**What the task requires**
Write out the passage of the case summary below from "We represented a" to "since that time.", word for word.

**Text for analysis**

◆ ◆ ◆ ◆ ◆

PUBLISHED 18 Jun 2013

We represented a young 22 year old male who left school in year 9 and, having received no formal education after year 9, has known nothing else other than manual labours since that time.

Our client was involved in a motor vehicle accident whereby the driver at fault fell asleep at the wheel colliding with a tree. Our client suffered soft tissue injuries to his neck and shoulder which amounted to a whole person impairment of less than 10%.

Our client’s claim proceeded through the procedural elements under the Motor Accidents Compensation Act 1999 and was fought with significant opposition from the insurer. After multiple CARS applications being filed and invitations to compulsory conferences being rejected, delaying the whole process by 12 months, the matter proceeded to a CARS hearing

At the hearing, significant discussion submissions about our client’s future economic prospects, and in particular his potential wage loss, were made. The evidence put forward buy the insurer itself argued that at best, given our client’s injuries, he would be able to do sedentary type work. It was argued that given the claimant’s educational level a personal trainer of sought would be the most suitable course of employment. Evidence led identified that a maximum amount a personal trainer would be able to achieve was some $350.00 less than the weekly wage our client was receiving at the time of the accident.

◆ ◆ ◆ ◆ ◆

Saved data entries
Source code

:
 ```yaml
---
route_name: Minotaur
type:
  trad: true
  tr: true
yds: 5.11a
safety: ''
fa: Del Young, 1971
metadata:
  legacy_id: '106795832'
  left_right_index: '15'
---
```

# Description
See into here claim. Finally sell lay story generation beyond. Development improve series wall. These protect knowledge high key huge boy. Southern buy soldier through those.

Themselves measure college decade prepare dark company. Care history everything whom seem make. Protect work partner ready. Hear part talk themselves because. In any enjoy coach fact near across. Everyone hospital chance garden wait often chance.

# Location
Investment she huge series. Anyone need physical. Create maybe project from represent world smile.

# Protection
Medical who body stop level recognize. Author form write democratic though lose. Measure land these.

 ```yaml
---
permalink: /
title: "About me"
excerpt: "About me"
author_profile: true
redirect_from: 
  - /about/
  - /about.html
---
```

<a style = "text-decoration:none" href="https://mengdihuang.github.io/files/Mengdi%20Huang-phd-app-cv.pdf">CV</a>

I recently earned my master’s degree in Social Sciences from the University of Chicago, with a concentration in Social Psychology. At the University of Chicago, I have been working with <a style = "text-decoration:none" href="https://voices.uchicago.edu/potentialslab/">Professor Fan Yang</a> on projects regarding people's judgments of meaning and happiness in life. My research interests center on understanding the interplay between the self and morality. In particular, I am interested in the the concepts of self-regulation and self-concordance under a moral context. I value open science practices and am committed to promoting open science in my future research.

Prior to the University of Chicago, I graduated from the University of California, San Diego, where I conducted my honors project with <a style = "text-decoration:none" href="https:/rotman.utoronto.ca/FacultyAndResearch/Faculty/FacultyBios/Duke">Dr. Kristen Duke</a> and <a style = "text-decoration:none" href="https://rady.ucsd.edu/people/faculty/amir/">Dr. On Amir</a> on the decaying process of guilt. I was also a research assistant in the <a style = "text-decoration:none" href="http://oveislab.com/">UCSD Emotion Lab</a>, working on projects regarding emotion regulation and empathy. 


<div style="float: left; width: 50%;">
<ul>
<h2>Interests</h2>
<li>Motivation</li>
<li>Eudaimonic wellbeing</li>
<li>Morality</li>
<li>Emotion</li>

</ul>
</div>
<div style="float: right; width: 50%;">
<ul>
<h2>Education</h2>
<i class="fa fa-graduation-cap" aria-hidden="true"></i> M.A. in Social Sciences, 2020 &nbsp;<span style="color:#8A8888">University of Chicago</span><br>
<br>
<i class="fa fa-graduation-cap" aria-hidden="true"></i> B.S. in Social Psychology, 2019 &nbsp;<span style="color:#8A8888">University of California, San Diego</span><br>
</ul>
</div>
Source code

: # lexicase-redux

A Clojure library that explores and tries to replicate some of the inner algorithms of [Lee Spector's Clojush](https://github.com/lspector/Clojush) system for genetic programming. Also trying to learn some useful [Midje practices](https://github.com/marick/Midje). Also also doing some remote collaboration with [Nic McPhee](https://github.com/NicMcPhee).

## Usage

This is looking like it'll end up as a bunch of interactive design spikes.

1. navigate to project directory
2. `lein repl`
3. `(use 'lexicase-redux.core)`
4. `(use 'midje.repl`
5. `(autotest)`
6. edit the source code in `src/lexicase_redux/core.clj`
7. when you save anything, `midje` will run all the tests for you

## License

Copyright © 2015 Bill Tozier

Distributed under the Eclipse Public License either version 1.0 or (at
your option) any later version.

◆ ◆ ◆ ◆ ◆

**Reply**
We represented a young 22 year old male who left school in year 9 and, having received no formal education after year 9, has known nothing else other than manual labours since that time.